* [Task] Write out the records below once more, exactly as they stand.

━━ Available data ━━

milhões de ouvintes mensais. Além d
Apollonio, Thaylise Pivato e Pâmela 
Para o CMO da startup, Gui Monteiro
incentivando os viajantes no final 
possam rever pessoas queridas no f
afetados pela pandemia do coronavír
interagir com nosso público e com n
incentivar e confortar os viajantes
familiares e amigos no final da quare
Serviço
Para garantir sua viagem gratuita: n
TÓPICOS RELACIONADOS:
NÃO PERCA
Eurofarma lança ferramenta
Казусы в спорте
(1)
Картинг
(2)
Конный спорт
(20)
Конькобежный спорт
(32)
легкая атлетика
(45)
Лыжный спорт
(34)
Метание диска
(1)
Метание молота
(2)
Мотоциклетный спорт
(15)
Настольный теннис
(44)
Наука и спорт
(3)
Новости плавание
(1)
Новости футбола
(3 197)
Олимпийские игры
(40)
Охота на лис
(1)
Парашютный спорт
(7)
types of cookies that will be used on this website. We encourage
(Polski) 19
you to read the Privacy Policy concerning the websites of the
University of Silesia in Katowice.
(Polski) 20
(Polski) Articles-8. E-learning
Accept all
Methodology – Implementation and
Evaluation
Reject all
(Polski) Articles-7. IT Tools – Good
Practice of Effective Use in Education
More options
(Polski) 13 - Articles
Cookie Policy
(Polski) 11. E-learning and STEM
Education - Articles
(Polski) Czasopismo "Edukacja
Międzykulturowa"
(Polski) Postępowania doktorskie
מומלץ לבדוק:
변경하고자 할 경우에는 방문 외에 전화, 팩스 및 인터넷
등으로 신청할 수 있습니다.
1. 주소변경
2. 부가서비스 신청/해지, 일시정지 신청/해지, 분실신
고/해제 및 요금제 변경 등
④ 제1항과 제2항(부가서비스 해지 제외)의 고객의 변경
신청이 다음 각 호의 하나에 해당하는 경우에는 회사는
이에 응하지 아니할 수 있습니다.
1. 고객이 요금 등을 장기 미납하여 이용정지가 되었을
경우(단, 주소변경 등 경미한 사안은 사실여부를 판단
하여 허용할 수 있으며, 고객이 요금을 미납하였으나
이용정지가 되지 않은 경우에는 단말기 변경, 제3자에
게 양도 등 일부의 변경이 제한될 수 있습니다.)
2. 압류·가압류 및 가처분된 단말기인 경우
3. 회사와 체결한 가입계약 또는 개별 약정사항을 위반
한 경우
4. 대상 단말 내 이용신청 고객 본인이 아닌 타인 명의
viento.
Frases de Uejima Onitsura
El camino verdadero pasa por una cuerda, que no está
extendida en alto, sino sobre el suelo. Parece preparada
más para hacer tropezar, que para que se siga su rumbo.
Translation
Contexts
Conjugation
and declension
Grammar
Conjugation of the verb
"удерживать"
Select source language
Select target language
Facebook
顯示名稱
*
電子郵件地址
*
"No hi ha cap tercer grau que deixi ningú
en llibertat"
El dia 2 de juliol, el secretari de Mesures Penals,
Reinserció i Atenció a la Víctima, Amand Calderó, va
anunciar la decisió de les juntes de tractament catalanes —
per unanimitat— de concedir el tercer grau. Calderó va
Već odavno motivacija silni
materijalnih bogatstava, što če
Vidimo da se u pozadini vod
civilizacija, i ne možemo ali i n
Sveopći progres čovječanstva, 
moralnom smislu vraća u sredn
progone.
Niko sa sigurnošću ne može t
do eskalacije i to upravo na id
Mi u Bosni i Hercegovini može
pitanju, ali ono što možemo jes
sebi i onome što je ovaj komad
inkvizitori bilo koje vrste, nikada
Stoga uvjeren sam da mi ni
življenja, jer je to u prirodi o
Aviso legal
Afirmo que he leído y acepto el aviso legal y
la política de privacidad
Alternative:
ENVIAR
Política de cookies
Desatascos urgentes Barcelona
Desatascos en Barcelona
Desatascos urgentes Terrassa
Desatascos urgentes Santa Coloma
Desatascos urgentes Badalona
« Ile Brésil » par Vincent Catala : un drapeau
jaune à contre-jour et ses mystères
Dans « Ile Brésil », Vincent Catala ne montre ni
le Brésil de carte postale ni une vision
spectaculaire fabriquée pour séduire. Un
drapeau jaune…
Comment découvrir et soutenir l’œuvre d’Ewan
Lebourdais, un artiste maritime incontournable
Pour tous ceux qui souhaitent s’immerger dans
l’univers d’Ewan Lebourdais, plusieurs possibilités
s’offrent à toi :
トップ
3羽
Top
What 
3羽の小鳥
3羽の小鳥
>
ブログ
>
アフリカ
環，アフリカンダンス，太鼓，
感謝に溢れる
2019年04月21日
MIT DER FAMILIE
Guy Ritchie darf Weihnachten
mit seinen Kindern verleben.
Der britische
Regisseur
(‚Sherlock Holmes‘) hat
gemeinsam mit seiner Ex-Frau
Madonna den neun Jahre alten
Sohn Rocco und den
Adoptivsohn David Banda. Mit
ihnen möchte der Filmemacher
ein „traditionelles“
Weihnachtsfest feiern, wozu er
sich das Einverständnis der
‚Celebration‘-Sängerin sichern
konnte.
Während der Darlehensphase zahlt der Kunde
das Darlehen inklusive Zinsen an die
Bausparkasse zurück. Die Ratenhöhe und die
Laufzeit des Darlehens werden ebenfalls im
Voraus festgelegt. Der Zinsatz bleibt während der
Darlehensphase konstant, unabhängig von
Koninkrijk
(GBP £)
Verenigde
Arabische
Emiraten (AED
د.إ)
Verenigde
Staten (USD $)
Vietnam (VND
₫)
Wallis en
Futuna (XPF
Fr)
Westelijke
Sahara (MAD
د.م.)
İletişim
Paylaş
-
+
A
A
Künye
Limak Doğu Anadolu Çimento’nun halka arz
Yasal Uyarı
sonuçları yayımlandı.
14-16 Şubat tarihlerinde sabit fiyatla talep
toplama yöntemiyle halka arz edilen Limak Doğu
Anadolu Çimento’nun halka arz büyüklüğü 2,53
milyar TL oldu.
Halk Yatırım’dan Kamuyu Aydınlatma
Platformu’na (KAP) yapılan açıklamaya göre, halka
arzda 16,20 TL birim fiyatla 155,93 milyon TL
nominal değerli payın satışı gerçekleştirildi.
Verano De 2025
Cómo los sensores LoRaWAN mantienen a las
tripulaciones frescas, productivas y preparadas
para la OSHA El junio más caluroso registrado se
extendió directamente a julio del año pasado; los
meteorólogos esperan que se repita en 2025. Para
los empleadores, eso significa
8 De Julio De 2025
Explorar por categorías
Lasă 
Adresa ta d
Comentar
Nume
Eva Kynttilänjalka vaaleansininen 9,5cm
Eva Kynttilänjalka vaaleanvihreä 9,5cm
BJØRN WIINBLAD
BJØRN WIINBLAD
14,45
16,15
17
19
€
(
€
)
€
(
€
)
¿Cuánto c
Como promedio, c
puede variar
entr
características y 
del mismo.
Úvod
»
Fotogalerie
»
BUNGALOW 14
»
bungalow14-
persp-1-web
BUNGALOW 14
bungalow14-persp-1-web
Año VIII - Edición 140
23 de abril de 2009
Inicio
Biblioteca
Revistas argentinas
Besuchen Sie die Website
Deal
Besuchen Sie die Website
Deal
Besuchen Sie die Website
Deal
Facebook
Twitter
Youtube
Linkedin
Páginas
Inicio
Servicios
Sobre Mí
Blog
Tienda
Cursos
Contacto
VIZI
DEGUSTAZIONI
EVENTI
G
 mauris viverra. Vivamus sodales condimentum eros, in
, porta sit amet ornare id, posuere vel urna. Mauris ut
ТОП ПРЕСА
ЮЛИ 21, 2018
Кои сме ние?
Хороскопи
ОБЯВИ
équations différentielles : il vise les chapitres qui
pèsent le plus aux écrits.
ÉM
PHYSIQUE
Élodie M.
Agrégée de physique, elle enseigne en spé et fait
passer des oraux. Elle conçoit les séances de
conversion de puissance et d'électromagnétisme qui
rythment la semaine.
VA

━━━

* [Response to this task]
milhões de ouvintes mensais. Além d
Apollonio, Thaylise Pivato e Pâmela 
Para o CMO da startup, Gui Monteiro
incentivando os viajantes no final 
possam rever pessoas queridas no f
afetados pela pandemia do coronavír
interagir com nosso público e com n
incentivar e confortar os viajantes
familiares e amigos no final da quare
Serviço
Para garantir sua viagem gratuita: n
TÓPICOS RELACIONADOS:
NÃO PERCA
Eurofarma lança ferramenta
Казусы в спорте
(1)
Картинг
(2)
Конный спорт
(20)
Конькобежный спорт
(32)
легкая атлетика
(45)
Лыжный спорт
(34)
Метание диска
(1)
Метание молота
(2)
Мотоциклетный спорт
(15)
Настольный теннис
(44)
Наука и спорт
(3)
Новости плавание
(1)
Новости футбола
(3 197)
Олимпийские игры
(40)
Охота на лис
(1)
Парашютный спорт
(7)
types of cookies that will be used on this website. We encourage
(Polski) 19
you to read the Privacy Policy concerning the websites of the
University of Silesia in Katowice.
(Polski) 20
(Polski) Articles-8. E-learning
Accept all
Methodology – Implementation and
Evaluation
Reject all
(Polski) Articles-7. IT Tools – Good
Practice of Effective Use in Education
More options
(Polski) 13 - Articles
Cookie Policy
(Polski) 11. E-learning and STEM
Education - Articles
(Polski) Czasopismo "Edukacja
Międzykulturowa"
(Polski) Postępowania doktorskie
מומלץ לבדוק:
변경하고자 할 경우에는 방문 외에 전화, 팩스 및 인터넷
등으로 신청할 수 있습니다.
1. 주소변경
2. 부가서비스 신청/해지, 일시정지 신청/해지, 분실신
고/해제 및 요금제 변경 등
④ 제1항과 제2항(부가서비스 해지 제외)의 고객의 변경
신청이 다음 각 호의 하나에 해당하는 경우에는 회사는
이에 응하지 아니할 수 있습니다.
1. 고객이 요금 등을 장기 미납하여 이용정지가 되었을
경우(단, 주소변경 등 경미한 사안은 사실여부를 판단
하여 허용할 수 있으며, 고객이 요금을 미납하였으나
이용정지가 되지 않은 경우에는 단말기 변경, 제3자에
게 양도 등 일부의 변경이 제한될 수 있습니다.)
2. 압류·가압류 및 가처분된 단말기인 경우
3. 회사와 체결한 가입계약 또는 개별 약정사항을 위반
한 경우
4. 대상 단말 내 이용신청 고객 본인이 아닌 타인 명의
viento.
Frases de Uejima Onitsura
El camino verdadero pasa por una cuerda, que no está
extendida en alto, sino sobre el suelo. Parece preparada
más para hacer tropezar, que para que se siga su rumbo.
Translation
Contexts
Conjugation
and declension
Grammar
Conjugation of the verb
"удерживать"
Select source language
Select target language
Facebook
顯示名稱
*
電子郵件地址
*
"No hi ha cap tercer grau que deixi ningú
en llibertat"
El dia 2 de juliol, el secretari de Mesures Penals,
Reinserció i Atenció a la Víctima, Amand Calderó, va
anunciar la decisió de les juntes de tractament catalanes —
per unanimitat— de concedir el tercer grau. Calderó va
Već odavno motivacija silni
materijalnih bogatstava, što če
Vidimo da se u pozadini vod
civilizacija, i ne možemo ali i n
Sveopći progres čovječanstva, 
moralnom smislu vraća u sredn
progone.
Niko sa sigurnošću ne može t
do eskalacije i to upravo na id
Mi u Bosni i Hercegovini može
pitanju, ali ono što možemo jes
sebi i onome što je ovaj komad
inkvizitori bilo koje vrste, nikada
Stoga uvjeren sam da mi ni
življenja, jer je to u prirodi o
Aviso legal
Afirmo que he leído y acepto el aviso legal y
la política de privacidad
Alternative:
ENVIAR
Política de cookies
Desatascos urgentes Barcelona
Desatascos en Barcelona
Desatascos urgentes Terrassa
Desatascos urgentes Santa Coloma
Desatascos urgentes Badalona
« Ile Brésil » par Vincent Catala : un drapeau
jaune à contre-jour et ses mystères
Dans « Ile Brésil », Vincent Catala ne montre ni
le Brésil de carte postale ni une vision
spectaculaire fabriquée pour séduire. Un
drapeau jaune…
Comment découvrir et soutenir l’œuvre d’Ewan
Lebourdais, un artiste maritime incontournable
Pour tous ceux qui souhaitent s’immerger dans
l’univers d’Ewan Lebourdais, plusieurs possibilités
s’offrent à toi :
トップ
3羽
Top
What 
3羽の小鳥
3羽の小鳥
>
ブログ
>
アフリカ
環，アフリカンダンス，太鼓，
感謝に溢れる
2019年04月21日
MIT DER FAMILIE
Guy Ritchie darf Weihnachten
mit seinen Kindern verleben.
Der britische
Regisseur
(‚Sherlock Holmes‘) hat
gemeinsam mit seiner Ex-Frau
Madonna den neun Jahre alten
Sohn Rocco und den
Adoptivsohn David Banda. Mit
ihnen möchte der Filmemacher
ein „traditionelles“
Weihnachtsfest feiern, wozu er
sich das Einverständnis der
‚Celebration‘-Sängerin sichern
konnte.
Während der Darlehensphase zahlt der Kunde
das Darlehen inklusive Zinsen an die
Bausparkasse zurück. Die Ratenhöhe und die
Laufzeit des Darlehens werden ebenfalls im
Voraus festgelegt. Der Zinsatz bleibt während der
Darlehensphase konstant, unabhängig von
Koninkrijk
(GBP £)
Verenigde
Arabische
Emiraten (AED
د.إ)
Verenigde
Staten (USD $)
Vietnam (VND
₫)
Wallis en
Futuna (XPF
Fr)
Westelijke
Sahara (MAD
د.م.)
İletişim
Paylaş
-
+
A
A
Künye
Limak Doğu Anadolu Çimento’nun halka arz
Yasal Uyarı
sonuçları yayımlandı.
14-16 Şubat tarihlerinde sabit fiyatla talep
toplama yöntemiyle halka arz edilen Limak Doğu
Anadolu Çimento’nun halka arz büyüklüğü 2,53
milyar TL oldu.
Halk Yatırım’dan Kamuyu Aydınlatma
Platformu’na (KAP) yapılan açıklamaya göre, halka
arzda 16,20 TL birim fiyatla 155,93 milyon TL
nominal değerli payın satışı gerçekleştirildi.
Verano De 2025
Cómo los sensores LoRaWAN mantienen a las
tripulaciones frescas, productivas y preparadas
para la OSHA El junio más caluroso registrado se
extendió directamente a julio del año pasado; los
meteorólogos esperan que se repita en 2025. Para
los empleadores, eso significa
8 De Julio De 2025
Explorar por categorías
Lasă 
Adresa ta d
Comentar
Nume
Eva Kynttilänjalka vaaleansininen 9,5cm
Eva Kynttilänjalka vaaleanvihreä 9,5cm
BJØRN WIINBLAD
BJØRN WIINBLAD
14,45
16,15
17
19
€
(
€
)
€
(
€
)
¿Cuánto c
Como promedio, c
puede variar
entr
características y 
del mismo.
Úvod
»
Fotogalerie
»
BUNGALOW 14
»
bungalow14-
persp-1-web
BUNGALOW 14
bungalow14-persp-1-web
Año VIII - Edición 140
23 de abril de 2009
Inicio
Biblioteca
Revistas argentinas
Besuchen Sie die Website
Deal
Besuchen Sie die Website
Deal
Besuchen Sie die Website
Deal
Facebook
Twitter
Youtube
Linkedin
Páginas
Inicio
Servicios
Sobre Mí
Blog
Tienda
Cursos
Contacto
VIZI
DEGUSTAZIONI
EVENTI
G
 mauris viverra. Vivamus sodales condimentum eros, in
, porta sit amet ornare id, posuere vel urna. Mauris ut
ТОП ПРЕСА
ЮЛИ 21, 2018
Кои сме ние?
Хороскопи
ОБЯВИ
équations différentielles : il vise les chapitres qui
pèsent le plus aux écrits.
ÉM
PHYSIQUE
Élodie M.
Agrégée de physique, elle enseigne en spé et fait
passer des oraux. Elle conçoit les séances de
conversion de puissance et d'électromagnétisme qui
rythment la semaine.
VA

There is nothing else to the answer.